Dans le cas de la fondation Gates, ce sont les dons effectués à l’OMS (250 millions d’euros en 2016, qui en font le deuxième donateur après les États-Unis) qui soulèvent quelques interrogations : alors que 80 % du budget de l’Organisation mondiale de la santé provient de donations privées, la question d’une certaine orientation de ses priorités est en mesure de se poser.
Créer un cercle vertueux
Loin de ces polémiques, les millionnaires français éprouvent eux aussi, depuis quelques années, le besoin de redistribuer une partie de leur richesse. Très impliqué dans la promotion du mécénat et de la philanthropie, l’homme d’affaires Alexandre Mars figure parmi le Top 20 des philanthropes les plus influents de moins de 40 ans et finance, avec ses propres fonds, sa fondation Epic à hauteur de deux millions d’euros par an.

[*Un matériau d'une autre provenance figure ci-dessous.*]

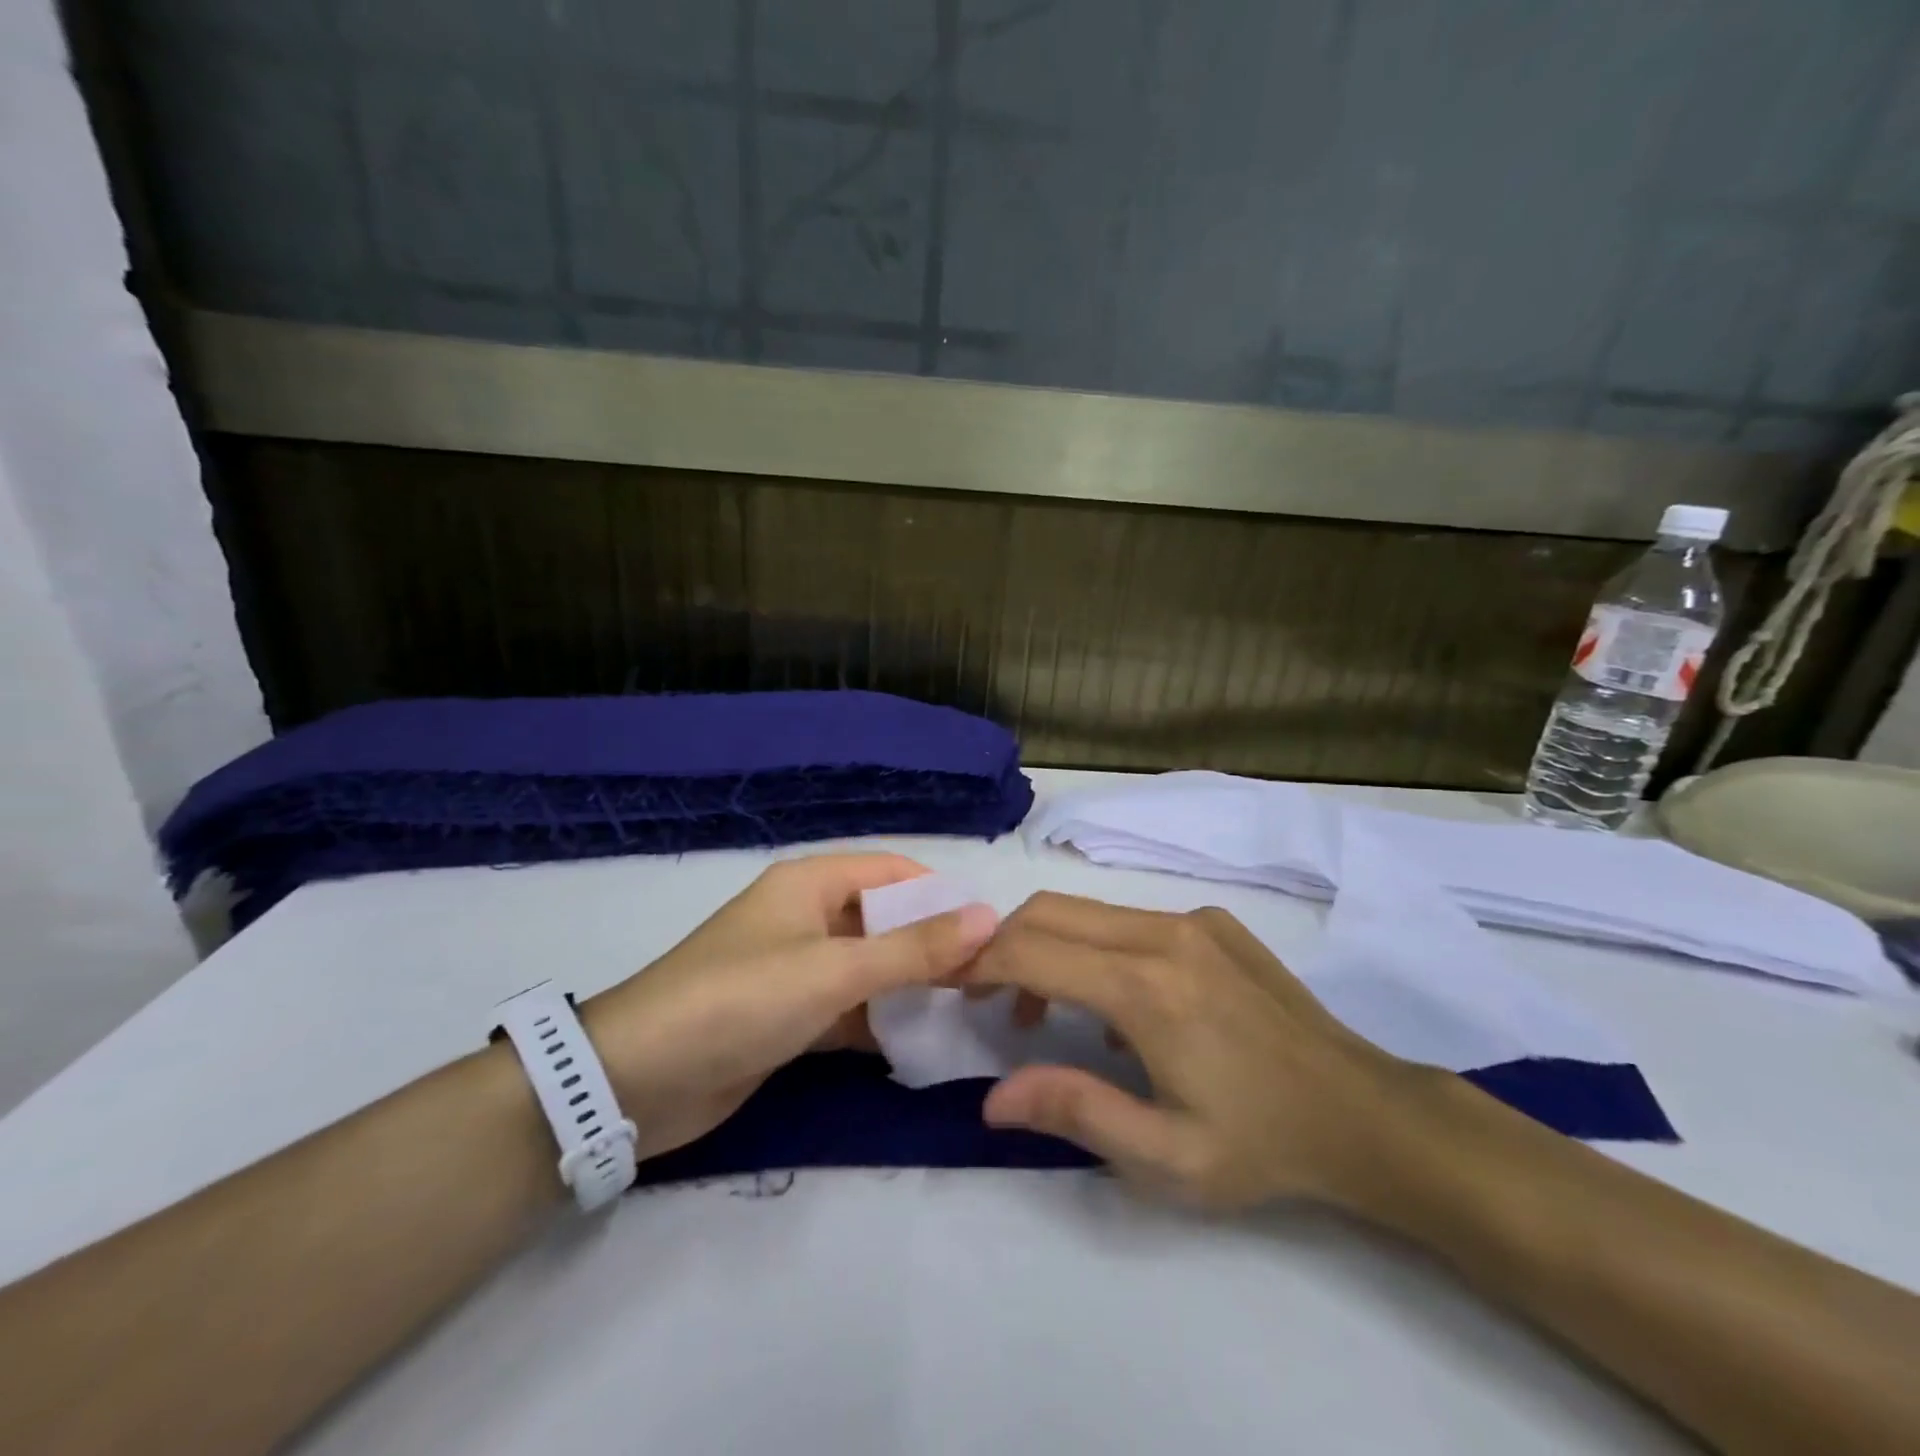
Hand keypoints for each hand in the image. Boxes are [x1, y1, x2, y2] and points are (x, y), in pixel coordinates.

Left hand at [583, 855, 995, 1160]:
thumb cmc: (741, 1000)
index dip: (941, 895)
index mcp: (811, 883)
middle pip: (884, 919)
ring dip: (909, 985)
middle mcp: (806, 917)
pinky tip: (919, 1042)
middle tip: (989, 979)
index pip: (893, 872)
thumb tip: (988, 917)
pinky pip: (848, 1008)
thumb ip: (914, 948)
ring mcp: (795, 969)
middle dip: (931, 944)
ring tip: (968, 1010)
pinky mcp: (787, 1016)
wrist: (637, 1080)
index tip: (992, 930)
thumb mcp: (834, 971)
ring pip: (869, 967)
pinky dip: (879, 1022)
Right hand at [967, 892, 1437, 1211]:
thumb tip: (994, 1096)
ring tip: (1044, 1011)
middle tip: (986, 997)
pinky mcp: (1213, 921)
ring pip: (1088, 910)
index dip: (980, 962)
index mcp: (1147, 988)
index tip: (951, 985)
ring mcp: (1192, 920)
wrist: (1364, 1112)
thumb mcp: (1165, 1156)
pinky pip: (1129, 918)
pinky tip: (1118, 1004)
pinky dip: (1094, 946)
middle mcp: (1164, 933)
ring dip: (1048, 946)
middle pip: (1051, 910)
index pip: (1033, 949)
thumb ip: (1074, 1112)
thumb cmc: (1261, 1144)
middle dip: (1002, 943)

Si le système fiscal français ne permet pas de franchir certaines limites de donations, deux grands patrons ont néanmoins tenté de lancer une campagne ressemblant fortement au Giving Pledge américain. Le 3 décembre 2018, Serge Weinberg, président du conseil d’administration de Sanofi, et Denis Duverne, qui exerce les mêmes fonctions au sein d’Axa, ont lancé un appel au don en direction des plus fortunés. 40 signataires les ont rejoints dans les 24 heures suivantes, s’engageant à faire don de 10 % de leur patrimoine. Rejoignant ainsi d’autres grands philanthropes français, tels que Pierre Omidyar ou Bernard Arnault.